Marifran Korb


by on Nov.27, 2010, under Random Writings on Relationship

Dr. K requested an office appointment five days after the procedure to determine the type of kidney cancer. I knew he wanted to schedule surgery.

The day arrived. June 29 was a sunny morning. Ed drove while I prayed that I had the strength to face the day’s challenges. In a few hours, I would conduct my first interview for my new Blog Talk Radio Program. Unsure of the technology, I was insecure about whether I would ever be prepared enough to interview a psychologist in a venue that could be heard around the world.

Definitely, that was not what I was most concerned about. One anxiety centered around overcoming kidney cancer. The most immediate apprehension focused on how difficult this meeting would be. I let the summer sun warm me. On the short drive, I imagined that the sun was pouring power into the cells of my body.

Once at the office, Ed and I were escorted to the office with the doctor’s big desk, not the usual utilitarian, soulless, cramped space. Dr. K came in after awhile and took his place behind the desk, facing us.

Getting right to it, Dr. K informed me he had already scheduled surgery for me. In three weeks was the date. Explaining all the aspects of surgery, he said he would have to go in by hand the old fashioned way due to the tricky location of the tumor.

Quickly I reminded him of the risks of such a long surgery since I have serious complications with my lungs. Dr. K thought it was no big deal since I needed this surgery to live. I asserted that whenever I had surgery I wanted my pulmonologist to be consulted. Neither agreeing or disagreeing, Dr. K was convinced I needed surgery no matter the extenuating circumstances.

“There’s a good chance I can save some of the kidney, and just cut out the cancer,” he cheerfully stated. “Yes, and it’s not likely,” I guessed aloud, disputing his claim. “Well, there’s a slight chance,” Dr. K countered. That was more what I thought. From the beginning, I knew I could not count on rescuing any of that kidney. Now the truth was out: just a slight chance, not a good chance. I was even more convinced of the risks.

Yes, I know I have another kidney. There’s a reason we are supposed to have two. I wanted them both intact if I could manage that.

I was aware of the risks of not having surgery. Cancer could spread and I’d be in much worse difficulty. As a calculated risk, I hoped it was worth it. It appeared to be all or nothing, and I was willing to go for it.

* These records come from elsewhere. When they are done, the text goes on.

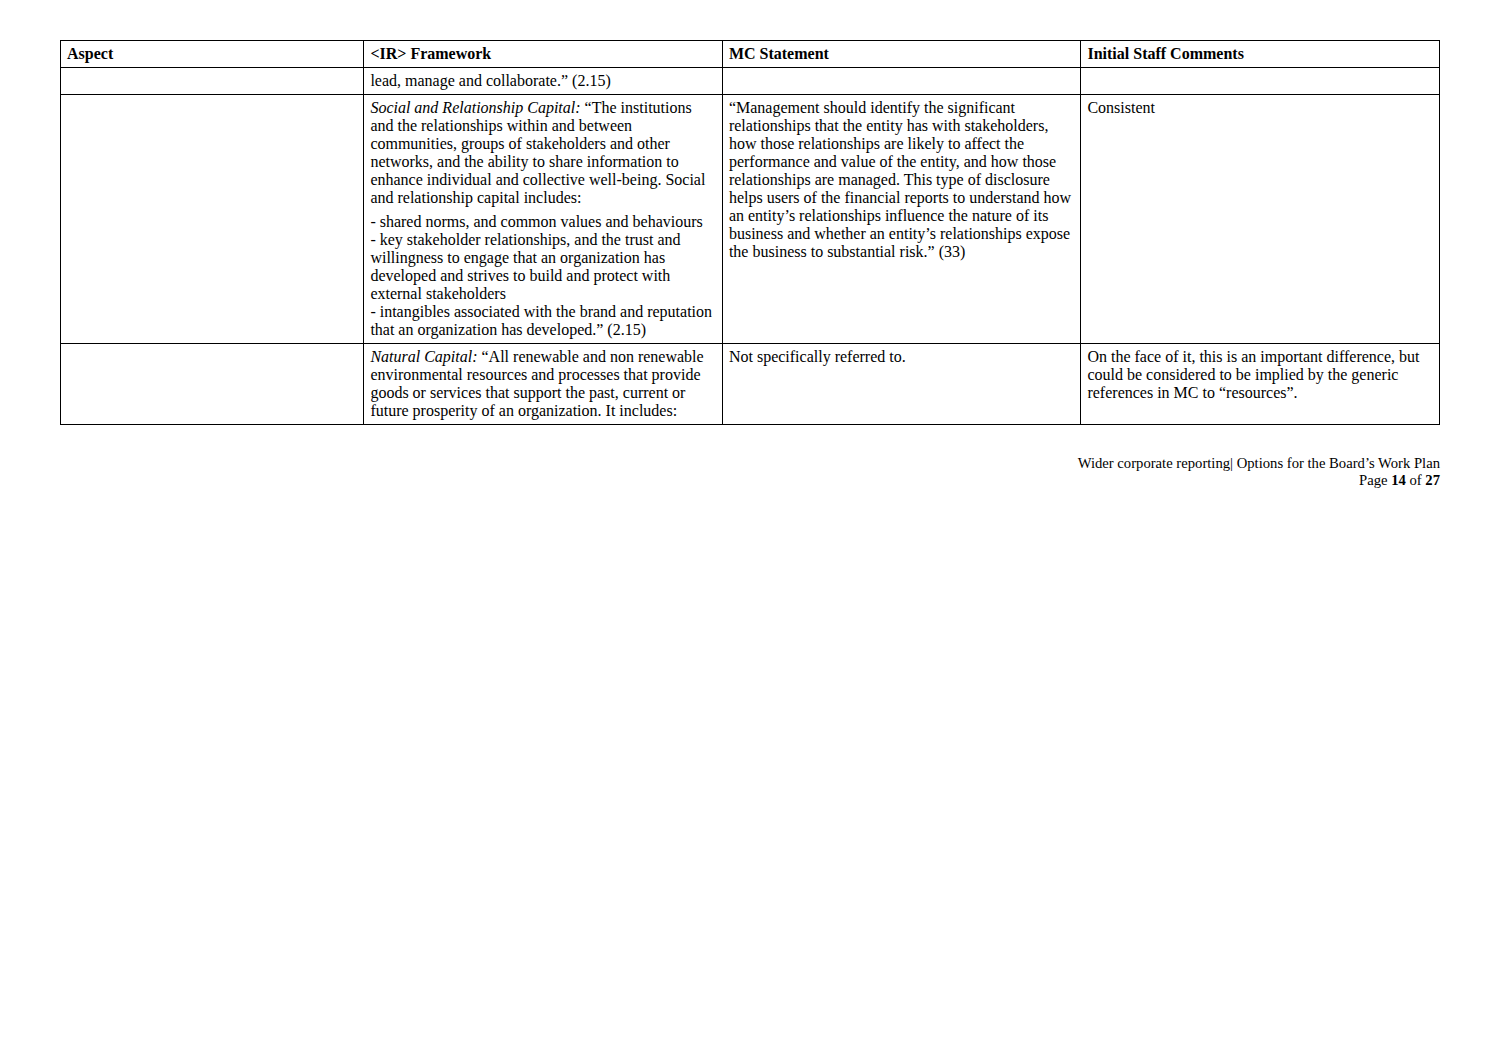| Aspect | <IR> Framework | MC Statement | Initial Staff Comments |
| --- | --- | --- | --- |
| | lead, manage and collaborate.” (2.15) | | |
| | Social and Relationship Capital: “The institutions and the relationships within and between communities, groups of stakeholders and other networks, and the ability to share information to enhance individual and collective well-being. Social and relationship capital includes: - shared norms, and common values and behaviours - key stakeholder relationships, and the trust and willingness to engage that an organization has developed and strives to build and protect with external stakeholders - intangibles associated with the brand and reputation that an organization has developed.” (2.15) | “Management should identify the significant relationships that the entity has with stakeholders, how those relationships are likely to affect the performance and value of the entity, and how those relationships are managed. This type of disclosure helps users of the financial reports to understand how an entity’s relationships influence the nature of its business and whether an entity’s relationships expose the business to substantial risk.” (33) | Consistent |
| | Natural Capital: “All renewable and non renewable environmental resources and processes that provide goods or services that support the past, current or future prosperity of an organization. It includes: | Not specifically referred to. | On the face of it, this is an important difference, but could be considered to be implied by the generic references in MC to “resources”. |
Wider corporate reporting| Options for the Board’s Work Plan Page 14 of 27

I told Dr. K and my shocked husband that I wanted to try some things for the next three to four months before I would consider surgery. My strong feeling was that I had time. The tumor was found by accident. I had no symptoms. It was only an inch in size.

“Size doesn’t matter” the doctor insisted, “a small tumor can spread as fast as a large one.” Though it had been five days since Dr. K performed the procedure, he said that my cancer may have spread already in those few days.

The biggest reason I wanted time was that I wanted to continue taking a supplement of fermented wheat germ. It takes at least three months to see any results. I did not share what I was thinking.

Reading my mind, Dr. K emphatically asserted that “no diet, no supplement, and no prayers are going to save you.” He made it clear that surgery was the only route and I could do it now and stay safe, or do it later when it spread. Urgency was of the utmost importance.

Ed was torn. I could see it on his face. He had said earlier that he believed I should have the surgery.

“I will get another CT scan in three or four months and then decide based on results,” I stated. Taking advantage of the doctor’s shock, I stood up and said: “Thank you. I’ll be in touch if I decide to have surgery.” We shook hands and parted without any bad feelings. Dr. K was gracious, suggesting I could get a second opinion if I had doubts.

Very relieved the exchange did not get ugly, I walked out to the hallway knowing I had no intention of having surgery before I gave my best to another way. While I had a plan in mind, I did not know if the one supplement and the no-sugar diet was enough to sidestep the spread of cancer in a few months.

And what would stop cancer altogether? While having no clue, I was committed to searching for something. I did not know what or how.